» **Exercise brief**
Send back the entries below exactly as they appear.
>> BEGIN Given information
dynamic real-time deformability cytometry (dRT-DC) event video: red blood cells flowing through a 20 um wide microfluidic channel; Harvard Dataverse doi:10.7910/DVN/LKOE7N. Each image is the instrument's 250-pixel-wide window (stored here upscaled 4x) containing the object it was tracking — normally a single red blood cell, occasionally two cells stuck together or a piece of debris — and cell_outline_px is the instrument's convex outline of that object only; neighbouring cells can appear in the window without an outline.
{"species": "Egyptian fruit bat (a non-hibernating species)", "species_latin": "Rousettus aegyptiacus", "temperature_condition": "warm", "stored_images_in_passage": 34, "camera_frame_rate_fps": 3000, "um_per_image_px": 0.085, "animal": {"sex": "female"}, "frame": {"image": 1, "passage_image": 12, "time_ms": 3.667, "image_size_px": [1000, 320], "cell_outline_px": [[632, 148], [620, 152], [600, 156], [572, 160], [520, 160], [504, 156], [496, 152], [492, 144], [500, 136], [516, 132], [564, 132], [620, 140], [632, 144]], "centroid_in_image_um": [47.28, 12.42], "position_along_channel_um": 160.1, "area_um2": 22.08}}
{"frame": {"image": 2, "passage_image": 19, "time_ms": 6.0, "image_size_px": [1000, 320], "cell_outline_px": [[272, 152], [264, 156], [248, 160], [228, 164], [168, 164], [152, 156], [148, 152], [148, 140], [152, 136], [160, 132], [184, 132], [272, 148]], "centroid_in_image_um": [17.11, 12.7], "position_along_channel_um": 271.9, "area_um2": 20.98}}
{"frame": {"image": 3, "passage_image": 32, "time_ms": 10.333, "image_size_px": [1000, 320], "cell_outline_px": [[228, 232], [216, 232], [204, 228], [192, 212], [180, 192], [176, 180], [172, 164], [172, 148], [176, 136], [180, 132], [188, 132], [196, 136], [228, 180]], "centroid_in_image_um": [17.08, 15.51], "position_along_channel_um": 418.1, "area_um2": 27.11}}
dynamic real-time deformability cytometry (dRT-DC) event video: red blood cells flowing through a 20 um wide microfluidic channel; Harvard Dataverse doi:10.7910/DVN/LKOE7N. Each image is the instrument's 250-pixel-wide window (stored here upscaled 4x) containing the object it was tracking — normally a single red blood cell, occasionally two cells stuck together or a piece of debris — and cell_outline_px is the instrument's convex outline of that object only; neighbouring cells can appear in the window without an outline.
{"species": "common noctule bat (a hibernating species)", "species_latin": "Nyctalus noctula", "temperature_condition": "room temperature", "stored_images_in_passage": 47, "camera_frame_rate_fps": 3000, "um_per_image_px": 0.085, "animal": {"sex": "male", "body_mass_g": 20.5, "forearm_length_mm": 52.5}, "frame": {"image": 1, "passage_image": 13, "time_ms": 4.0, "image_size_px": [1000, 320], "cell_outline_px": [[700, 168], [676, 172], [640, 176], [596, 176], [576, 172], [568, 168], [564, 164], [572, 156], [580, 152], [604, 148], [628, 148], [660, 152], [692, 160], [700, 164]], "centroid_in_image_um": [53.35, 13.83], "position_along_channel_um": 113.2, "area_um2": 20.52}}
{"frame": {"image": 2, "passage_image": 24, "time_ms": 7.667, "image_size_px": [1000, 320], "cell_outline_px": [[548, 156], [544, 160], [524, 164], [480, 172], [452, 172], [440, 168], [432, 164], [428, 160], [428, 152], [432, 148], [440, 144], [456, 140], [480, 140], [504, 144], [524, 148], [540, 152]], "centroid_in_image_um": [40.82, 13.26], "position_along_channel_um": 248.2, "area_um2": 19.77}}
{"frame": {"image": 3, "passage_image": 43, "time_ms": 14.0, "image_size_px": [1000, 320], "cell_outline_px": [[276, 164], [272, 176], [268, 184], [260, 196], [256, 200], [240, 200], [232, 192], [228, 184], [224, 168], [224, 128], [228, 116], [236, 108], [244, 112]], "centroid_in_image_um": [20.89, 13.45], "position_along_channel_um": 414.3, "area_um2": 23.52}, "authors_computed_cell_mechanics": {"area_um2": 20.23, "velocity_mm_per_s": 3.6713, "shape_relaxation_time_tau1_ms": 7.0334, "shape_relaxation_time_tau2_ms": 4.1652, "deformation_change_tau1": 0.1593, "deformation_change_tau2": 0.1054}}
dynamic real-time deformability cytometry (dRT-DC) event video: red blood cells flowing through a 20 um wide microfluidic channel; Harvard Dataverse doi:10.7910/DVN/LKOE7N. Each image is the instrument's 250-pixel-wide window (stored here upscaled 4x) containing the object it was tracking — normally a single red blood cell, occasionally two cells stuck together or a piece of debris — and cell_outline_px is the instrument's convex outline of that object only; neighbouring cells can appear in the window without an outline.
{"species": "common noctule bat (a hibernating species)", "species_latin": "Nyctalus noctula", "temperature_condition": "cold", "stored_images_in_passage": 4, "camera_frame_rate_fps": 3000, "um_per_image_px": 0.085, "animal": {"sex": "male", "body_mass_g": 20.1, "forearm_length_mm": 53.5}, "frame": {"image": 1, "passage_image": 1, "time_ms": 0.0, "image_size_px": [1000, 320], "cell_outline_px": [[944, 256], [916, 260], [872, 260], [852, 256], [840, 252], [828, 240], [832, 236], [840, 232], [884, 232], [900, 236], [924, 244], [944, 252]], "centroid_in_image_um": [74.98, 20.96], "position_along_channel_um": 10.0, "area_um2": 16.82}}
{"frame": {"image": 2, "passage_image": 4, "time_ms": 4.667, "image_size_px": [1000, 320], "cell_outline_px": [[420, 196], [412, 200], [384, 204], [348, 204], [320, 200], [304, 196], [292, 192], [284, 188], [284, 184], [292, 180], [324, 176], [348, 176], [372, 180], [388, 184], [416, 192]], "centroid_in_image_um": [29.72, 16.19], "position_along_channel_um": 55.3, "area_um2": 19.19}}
>> END Given information
» **The reply**
dynamic real-time deformability cytometry (dRT-DC) event video: red blood cells flowing through a 20 um wide microfluidic channel; Harvard Dataverse doi:10.7910/DVN/LKOE7N. Each image is the instrument's 250-pixel-wide window (stored here upscaled 4x) containing the object it was tracking — normally a single red blood cell, occasionally two cells stuck together or a piece of debris — and cell_outline_px is the instrument's convex outline of that object only; neighbouring cells can appear in the window without an outline.
{"species": "Egyptian fruit bat (a non-hibernating species)", "species_latin": "Rousettus aegyptiacus", "temperature_condition": "warm", "stored_images_in_passage": 34, "camera_frame_rate_fps": 3000, "um_per_image_px": 0.085, "animal": {"sex": "female"}, "frame": {"image": 1, "passage_image": 12, "time_ms": 3.667, "image_size_px": [1000, 320], "cell_outline_px": [[632, 148], [620, 152], [600, 156], [572, 160], [520, 160], [504, 156], [496, 152], [492, 144], [500, 136], [516, 132], [564, 132], [620, 140], [632, 144]], "centroid_in_image_um": [47.28, 12.42], "position_along_channel_um": 160.1, "area_um2": 22.08}}
{"frame": {"image": 2, "passage_image": 19, "time_ms": 6.0, "image_size_px": [1000, 320], "cell_outline_px": [[272, 152], [264, 156], [248, 160], [228, 164], [168, 164], [152, 156], [148, 152], [148, 140], [152, 136], [160, 132], [184, 132], [272, 148]], "centroid_in_image_um": [17.11, 12.7], "position_along_channel_um": 271.9, "area_um2": 20.98}}
{"frame": {"image": 3, "passage_image": 32, "time_ms": 10.333, "image_size_px": [1000, 320], "cell_outline_px": [[228, 232], [216, 232], [204, 228], [192, 212], [180, 192], [176, 180], [172, 164], [172, 148], [176, 136], [180, 132], [188, 132], [196, 136], [228, 180]], "centroid_in_image_um": [17.08, 15.51], "position_along_channel_um": 418.1, "area_um2": 27.11}}
dynamic real-time deformability cytometry (dRT-DC) event video: red blood cells flowing through a 20 um wide microfluidic channel; Harvard Dataverse doi:10.7910/DVN/LKOE7N. Each image is the instrument's 250-pixel-wide window (stored here upscaled 4x) containing the object it was tracking — normally a single red blood cell, occasionally two cells stuck together or a piece of debris — and cell_outline_px is the instrument's convex outline of that object only; neighbouring cells can appear in the window without an outline.
{"species": "common noctule bat (a hibernating species)", "species_latin": "Nyctalus noctula", "temperature_condition": "room temperature", "stored_images_in_passage": 47, "camera_frame_rate_fps": 3000, "um_per_image_px": 0.085, "animal": {"sex": "male", "body_mass_g": 20.5, "forearm_length_mm": 52.5}, "frame": {"image": 1, "passage_image": 13, "time_ms": 4.0, "image_size_px": [1000, 320], "cell_outline_px": [[700, 168], [676, 172], [640, 176], [596, 176], [576, 172], [568, 168], [564, 164], [572, 156], [580, 152], [604, 148], [628, 148], [660, 152], [692, 160], [700, 164]], "centroid_in_image_um": [53.35, 13.83], "position_along_channel_um": 113.2, "area_um2": 20.52}}
{"frame": {"image": 2, "passage_image": 24, "time_ms": 7.667, "image_size_px": [1000, 320], "cell_outline_px": [[548, 156], [544, 160], [524, 164], [480, 172], [452, 172], [440, 168], [432, 164], [428, 160], [428, 152], [432, 148], [440, 144], [456, 140], [480, 140], [504, 144], [524, 148], [540, 152]], "centroid_in_image_um": [40.82, 13.26], "position_along_channel_um": 248.2, "area_um2": 19.77}}
{"frame": {"image": 3, "passage_image": 43, "time_ms": 14.0, "image_size_px": [1000, 320], "cell_outline_px": [[276, 164], [272, 176], [268, 184], [260, 196], [256, 200], [240, 200], [232, 192], [228, 184], [224, 168], [224, 128], [228, 116], [236, 108], [244, 112]], "centroid_in_image_um": [20.89, 13.45], "position_along_channel_um": 414.3, "area_um2": 23.52}, "authors_computed_cell_mechanics": {"area_um2": 20.23, "velocity_mm_per_s": 3.6713, "shape_relaxation_time_tau1_ms": 7.0334, "shape_relaxation_time_tau2_ms": 4.1652, "deformation_change_tau1": 0.1593, "deformation_change_tau2": 0.1054}}
dynamic real-time deformability cytometry (dRT-DC) event video: red blood cells flowing through a 20 um wide microfluidic channel; Harvard Dataverse doi:10.7910/DVN/LKOE7N. Each image is the instrument's 250-pixel-wide window (stored here upscaled 4x) containing the object it was tracking — normally a single red blood cell, occasionally two cells stuck together or a piece of debris — and cell_outline_px is the instrument's convex outline of that object only; neighbouring cells can appear in the window without an outline.
{"species": "common noctule bat (a hibernating species)", "species_latin": "Nyctalus noctula", "temperature_condition": "cold", "stored_images_in_passage": 4, "camera_frame_rate_fps": 3000, "um_per_image_px": 0.085, "animal": {"sex": "male", "body_mass_g": 20.1, "forearm_length_mm": 53.5}, "frame": {"image": 1, "passage_image": 1, "time_ms": 0.0, "image_size_px": [1000, 320], "cell_outline_px": [[944, 256], [916, 260], [872, 260], [852, 256], [840, 252], [828, 240], [832, 236], [840, 232], [884, 232], [900, 236], [924, 244], [944, 252]], "centroid_in_image_um": [74.98, 20.96], "position_along_channel_um": 10.0, "area_um2": 16.82}}
{"frame": {"image": 2, "passage_image": 4, "time_ms": 4.667, "image_size_px": [1000, 320], "cell_outline_px": [[420, 196], [412, 200], [384, 204], [348, 204], [320, 200], [304, 196], [292, 192], [284, 188], [284, 184], [292, 180], [324, 176], [348, 176], [372, 180], [388, 184], [416, 192]], "centroid_in_image_um": [29.72, 16.19], "position_along_channel_um": 55.3, "area_um2": 19.19}}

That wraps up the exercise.